Biscuit
Restaurants By Anatol Steven.
21.02.2012
Everything about the appearance of Biscuit, a restaurant that recently popped up in Riga’s upscale embassy district, has a sense and smell of sterile newness about it.
From the just-bought pinewood furniture and freshly sandpapered bookshelves to the perfectly upholstered chairs and neatly renovated red bricks in the ceiling, Biscuit appears ideally poised to take advantage of hungry diplomats with fat expense accounts and pretty employees to take out to lunch. When their conversation becomes sterile, there are always the flat-screen televisions mounted on the walls to entertain wandering eyes. These display a constant, silent feed of Fashion TV. Ubiquitous cocktail-music versions of popular hits provide much of the aural entertainment. Designed, it seems, for old-fashioned British diplomats in particular, Biscuit is not only named after every 19th-century English gentleman’s favorite teatime snack – it’s also conveniently located in the British Embassy’s very basement.

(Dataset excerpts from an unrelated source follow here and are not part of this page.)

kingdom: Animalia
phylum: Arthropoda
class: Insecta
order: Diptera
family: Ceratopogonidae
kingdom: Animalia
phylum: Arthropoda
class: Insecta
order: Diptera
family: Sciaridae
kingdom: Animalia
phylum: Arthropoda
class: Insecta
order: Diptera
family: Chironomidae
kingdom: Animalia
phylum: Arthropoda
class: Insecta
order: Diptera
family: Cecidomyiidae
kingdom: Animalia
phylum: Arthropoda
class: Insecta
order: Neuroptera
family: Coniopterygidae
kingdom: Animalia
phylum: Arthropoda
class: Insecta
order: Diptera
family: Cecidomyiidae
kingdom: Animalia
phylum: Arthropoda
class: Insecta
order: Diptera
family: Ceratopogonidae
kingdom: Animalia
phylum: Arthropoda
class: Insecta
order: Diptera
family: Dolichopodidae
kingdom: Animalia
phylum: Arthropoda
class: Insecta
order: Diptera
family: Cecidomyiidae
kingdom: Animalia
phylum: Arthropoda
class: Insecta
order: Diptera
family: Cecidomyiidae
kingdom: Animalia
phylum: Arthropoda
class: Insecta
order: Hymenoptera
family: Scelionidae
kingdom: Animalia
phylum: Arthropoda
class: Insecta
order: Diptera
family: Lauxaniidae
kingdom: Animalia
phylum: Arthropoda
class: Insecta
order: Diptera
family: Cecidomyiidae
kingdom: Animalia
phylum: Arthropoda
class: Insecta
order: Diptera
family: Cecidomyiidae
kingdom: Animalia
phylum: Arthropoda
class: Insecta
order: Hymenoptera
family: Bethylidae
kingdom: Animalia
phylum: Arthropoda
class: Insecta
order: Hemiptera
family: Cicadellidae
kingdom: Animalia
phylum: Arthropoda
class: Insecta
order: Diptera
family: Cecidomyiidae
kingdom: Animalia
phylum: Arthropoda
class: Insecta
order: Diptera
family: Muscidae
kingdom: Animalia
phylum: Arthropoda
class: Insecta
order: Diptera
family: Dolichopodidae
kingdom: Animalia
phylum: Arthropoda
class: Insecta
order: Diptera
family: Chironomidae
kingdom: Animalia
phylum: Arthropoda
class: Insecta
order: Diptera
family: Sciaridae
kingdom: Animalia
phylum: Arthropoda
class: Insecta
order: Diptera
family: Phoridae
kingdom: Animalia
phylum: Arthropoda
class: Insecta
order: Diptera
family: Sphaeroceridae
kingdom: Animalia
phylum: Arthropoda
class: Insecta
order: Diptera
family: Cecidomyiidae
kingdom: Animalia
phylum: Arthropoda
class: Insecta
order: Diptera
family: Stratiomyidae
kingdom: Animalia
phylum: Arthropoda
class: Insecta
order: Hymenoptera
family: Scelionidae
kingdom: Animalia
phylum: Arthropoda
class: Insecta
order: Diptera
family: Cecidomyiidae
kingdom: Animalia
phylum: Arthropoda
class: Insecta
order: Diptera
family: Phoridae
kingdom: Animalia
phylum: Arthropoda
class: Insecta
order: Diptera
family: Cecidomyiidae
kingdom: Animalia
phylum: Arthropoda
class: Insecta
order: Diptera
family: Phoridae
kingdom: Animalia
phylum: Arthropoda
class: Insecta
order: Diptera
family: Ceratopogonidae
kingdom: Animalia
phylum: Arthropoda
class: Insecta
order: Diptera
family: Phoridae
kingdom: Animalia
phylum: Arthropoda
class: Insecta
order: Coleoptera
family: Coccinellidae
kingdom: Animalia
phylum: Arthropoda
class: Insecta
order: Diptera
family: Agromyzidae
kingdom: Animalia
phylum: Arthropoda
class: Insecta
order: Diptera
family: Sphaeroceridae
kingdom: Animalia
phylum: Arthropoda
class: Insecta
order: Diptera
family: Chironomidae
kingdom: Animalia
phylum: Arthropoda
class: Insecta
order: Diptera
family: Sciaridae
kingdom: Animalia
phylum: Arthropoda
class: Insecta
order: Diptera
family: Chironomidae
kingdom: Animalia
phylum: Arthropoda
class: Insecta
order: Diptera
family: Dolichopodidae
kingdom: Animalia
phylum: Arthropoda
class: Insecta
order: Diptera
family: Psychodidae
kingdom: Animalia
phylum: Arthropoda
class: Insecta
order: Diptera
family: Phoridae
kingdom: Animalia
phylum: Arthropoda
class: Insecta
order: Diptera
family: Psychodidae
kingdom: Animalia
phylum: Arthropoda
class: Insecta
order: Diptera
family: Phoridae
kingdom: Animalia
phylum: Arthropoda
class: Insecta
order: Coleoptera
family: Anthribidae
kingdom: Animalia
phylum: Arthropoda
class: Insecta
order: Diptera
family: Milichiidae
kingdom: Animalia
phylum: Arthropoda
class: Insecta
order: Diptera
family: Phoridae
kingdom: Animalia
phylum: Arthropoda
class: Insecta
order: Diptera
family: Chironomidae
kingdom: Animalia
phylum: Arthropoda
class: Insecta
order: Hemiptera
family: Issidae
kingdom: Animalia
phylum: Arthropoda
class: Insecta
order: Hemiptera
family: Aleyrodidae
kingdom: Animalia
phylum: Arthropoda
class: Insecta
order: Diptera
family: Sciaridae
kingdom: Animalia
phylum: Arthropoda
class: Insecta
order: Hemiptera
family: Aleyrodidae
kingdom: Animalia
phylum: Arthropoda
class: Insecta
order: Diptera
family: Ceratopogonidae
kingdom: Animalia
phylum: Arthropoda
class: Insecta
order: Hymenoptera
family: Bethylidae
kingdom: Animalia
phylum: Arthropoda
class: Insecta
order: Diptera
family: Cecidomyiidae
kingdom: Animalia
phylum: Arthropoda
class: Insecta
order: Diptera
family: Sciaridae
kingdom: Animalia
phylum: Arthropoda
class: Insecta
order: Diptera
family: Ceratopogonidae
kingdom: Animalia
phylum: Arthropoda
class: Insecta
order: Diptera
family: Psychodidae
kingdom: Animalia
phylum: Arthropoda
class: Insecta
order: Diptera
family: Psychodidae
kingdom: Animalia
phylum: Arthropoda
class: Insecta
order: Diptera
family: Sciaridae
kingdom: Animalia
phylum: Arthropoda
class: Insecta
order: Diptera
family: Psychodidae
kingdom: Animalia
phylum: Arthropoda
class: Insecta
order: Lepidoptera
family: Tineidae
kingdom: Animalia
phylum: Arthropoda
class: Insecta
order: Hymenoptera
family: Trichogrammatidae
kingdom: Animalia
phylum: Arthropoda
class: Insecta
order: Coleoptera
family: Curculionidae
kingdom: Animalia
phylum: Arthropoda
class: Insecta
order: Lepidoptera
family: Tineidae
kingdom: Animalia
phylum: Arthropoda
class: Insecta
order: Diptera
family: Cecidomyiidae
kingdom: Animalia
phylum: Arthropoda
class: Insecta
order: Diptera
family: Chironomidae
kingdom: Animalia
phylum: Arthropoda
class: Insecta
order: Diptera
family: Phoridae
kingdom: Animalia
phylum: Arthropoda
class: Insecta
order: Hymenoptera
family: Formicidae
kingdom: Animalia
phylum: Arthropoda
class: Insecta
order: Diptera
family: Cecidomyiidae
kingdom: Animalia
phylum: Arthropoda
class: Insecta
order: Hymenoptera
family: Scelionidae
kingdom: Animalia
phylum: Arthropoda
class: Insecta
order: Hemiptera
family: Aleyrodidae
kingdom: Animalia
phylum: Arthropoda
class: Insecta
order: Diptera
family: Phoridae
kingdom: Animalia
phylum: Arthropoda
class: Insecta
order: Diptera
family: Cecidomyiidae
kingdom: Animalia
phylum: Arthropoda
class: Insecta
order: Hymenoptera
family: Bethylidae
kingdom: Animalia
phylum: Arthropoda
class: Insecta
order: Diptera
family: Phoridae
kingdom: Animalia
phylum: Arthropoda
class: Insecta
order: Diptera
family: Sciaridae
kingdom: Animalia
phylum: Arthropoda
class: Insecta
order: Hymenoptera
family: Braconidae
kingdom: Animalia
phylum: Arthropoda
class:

That may be its undoing – it’s concealed on one of central Riga’s quietest streets with few wandering passers-by. But we wish the restaurant luck in teasing people in through the doors via word-of-mouth recommendations. The restaurant’s name is a bit misleading as the food is not English but, the waiter says, a mix of Italian and Russian. Risotto and pasta dishes (€7-13) contain seafood, porcini mushrooms and the like, but a better and lighter option is the spinach ravioli with ragout of rabbit (€7). Caesar salads with shrimp (€8) or chicken (€6.25) are also reasonable without being out of this world. Pizza eaters should go for the satisfying pizza with Parma ham and arugula. Fish lovers will appreciate the melt-in-the-mouth dorada fillet with tomato and pepper salad (€10). Like the ribeye steak and other meat dishes, the dorada can also be toasted on an open fire. Russian elements in the menu are hard to spot but take the form of recognizable mainstays such as beef stroganoff. Side dishes for the mains cost extra. Confusingly, we were charged for the chewy focaccia that was offered to us when we ordered, but not for a complimentary pre-meal “lemon-twist champagne” or a post-meal avocado mini-tatare. It was unclear whether these two tiny but welcome complements of the house were presented to us because the newly opened restaurant was giving them to all guests kind enough to give Biscuit a try, or if they will be handed out indefinitely. Either way, they characterized this most uncharacterizable of dining spots – attractive but slight.